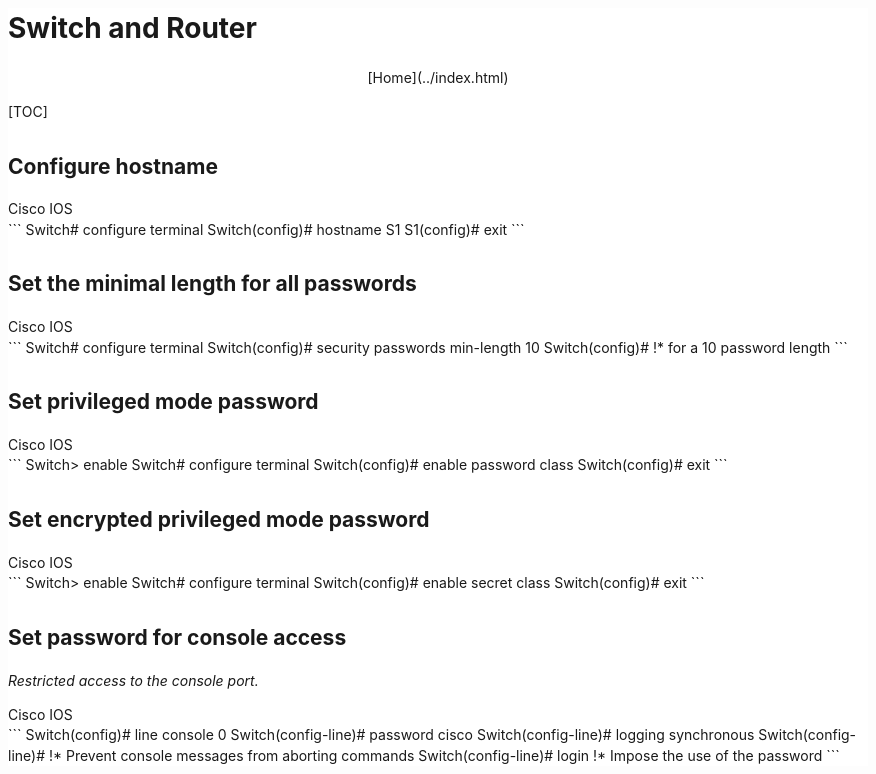 # Switch and Router
<center>[Home](../index.html)</center>

[TOC]

## Configure hostname

<div class="prism-show-language"><div class="prism-show-language-label">Cisco IOS</div></div>
```
Switch# configure terminal
Switch(config)# hostname S1
S1(config)# exit
```

## Set the minimal length for all passwords

<div class="prism-show-language"><div class="prism-show-language-label">Cisco IOS</div></div>
```
Switch# configure terminal
Switch(config)# security passwords min-length 10
Switch(config)# !* for a 10 password length
```

## Set privileged mode password

<div class="prism-show-language"><div class="prism-show-language-label">Cisco IOS</div></div>
```
Switch> enable
Switch# configure terminal
Switch(config)# enable password class
Switch(config)# exit
```

## Set encrypted privileged mode password

<div class="prism-show-language"><div class="prism-show-language-label">Cisco IOS</div></div>
```
Switch> enable
Switch# configure terminal
Switch(config)# enable secret class
Switch(config)# exit
```

## Set password for console access
_Restricted access to the console port._

<div class="prism-show-language"><div class="prism-show-language-label">Cisco IOS</div></div>
```
Switch(config)# line console 0
Switch(config-line)# password cisco
Switch(config-line)# logging synchronous
Switch(config-line)# !* Prevent console messages from aborting commands
Switch(config-line)# login !* Impose the use of the password
```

▶ [EXERCISE INSTRUCTIONS]: Go through the entries and filter for lines holding the word "passwords"; copy each match.

▶ [REPLY TO THE TASK]:
## Set the minimal length for all passwords
Switch(config)# security passwords min-length 10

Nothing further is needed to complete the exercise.